Мария в нетерпении ходила взад и вперед по комнате. Через пять минут она ждала прихода третьего невольного участника их заговора, заранее нанятого Мартой извозчика, в чьи обязанности входило отвезти Воронову в порт. Через час она должна отплыть. Не на Аляску, конечно, а в Гамбург, откуда отправляется большая часть пароходов из Европы в Америку. Можно было, конечно, избрать Гавр или Ливерпуль, но до них дальше, а цены побольше. Дальше – через всю Америку по железной дороге до Сан-Франциско. И лишь оттуда она отправится в страну золотых приисков и бывшее русское владение. Искать любимого.

– Мария Михайловна? Пора ехать.

– Марта, что, неужели пора?

– Да.

Девушки обнялись. Марта чуть не заплакала.

Потом Маша коротко перекрестилась на икону, прошептав слова молитвы.

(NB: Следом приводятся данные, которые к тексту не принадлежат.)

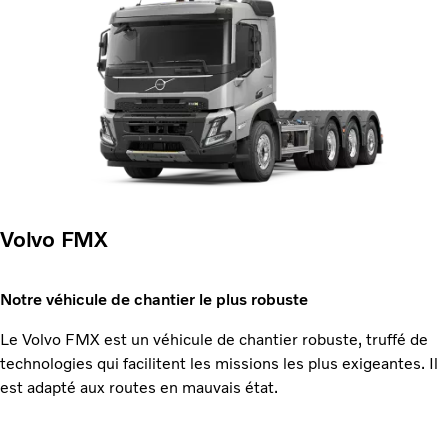
Volvo FMX
Notre véhicule de chantier le plus robuste
Le Volvo FMX est un véhicule de chantier robuste, truffé de
technologies qui facilitent les missions les plus exigeantes. Il
est adapté aux routes en mauvais état.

– Ну вот, я уезжаю. – Глаза её были уже сухи. – Береги тетю Христину. Скажи ей, что я… что я должна была так поступить. Она не может не понять. Я очень люблю Дмитрия и хочу быть с ним. Объясни ей это! Ну, присядем на дорожку…

Часть вторая

Ветры Аляски

1898 год, август, Сан-Франциско

Утренний туман белой ватой лежал на низких волнах, но в порту уже по-муравьиному суетился народ. Люди энергично толкались и пихались, чтобы пробиться ближе к кораблям, мешая проехать телегам и пробиться грузчикам.

Мария напряженно вглядывалась в толпу, думая о том, как сейчас поживает тетя Христина и не пострадала ли Марта – с разгневанной тетушки стало бы прогнать бедолагу, несмотря на оставленное письмо, в коем девушка брала всю вину на себя.

– Посмотрите на них, – говорил между тем пароходный агент Джим Прайс, взявшийся за три доллара помочь ей с посадкой. – Они готовы давить и топтать друг друга, как взбесившееся стадо, чтобы добраться до Юкона. Хотя стадо и есть! Что делает с людьми золото! Я читал в газете заметку о человеке, который нашел самородок весом в четыреста унций! Размером с небольшую дыню, даже больше.

Прайс осторожно прокладывал путь через толпу.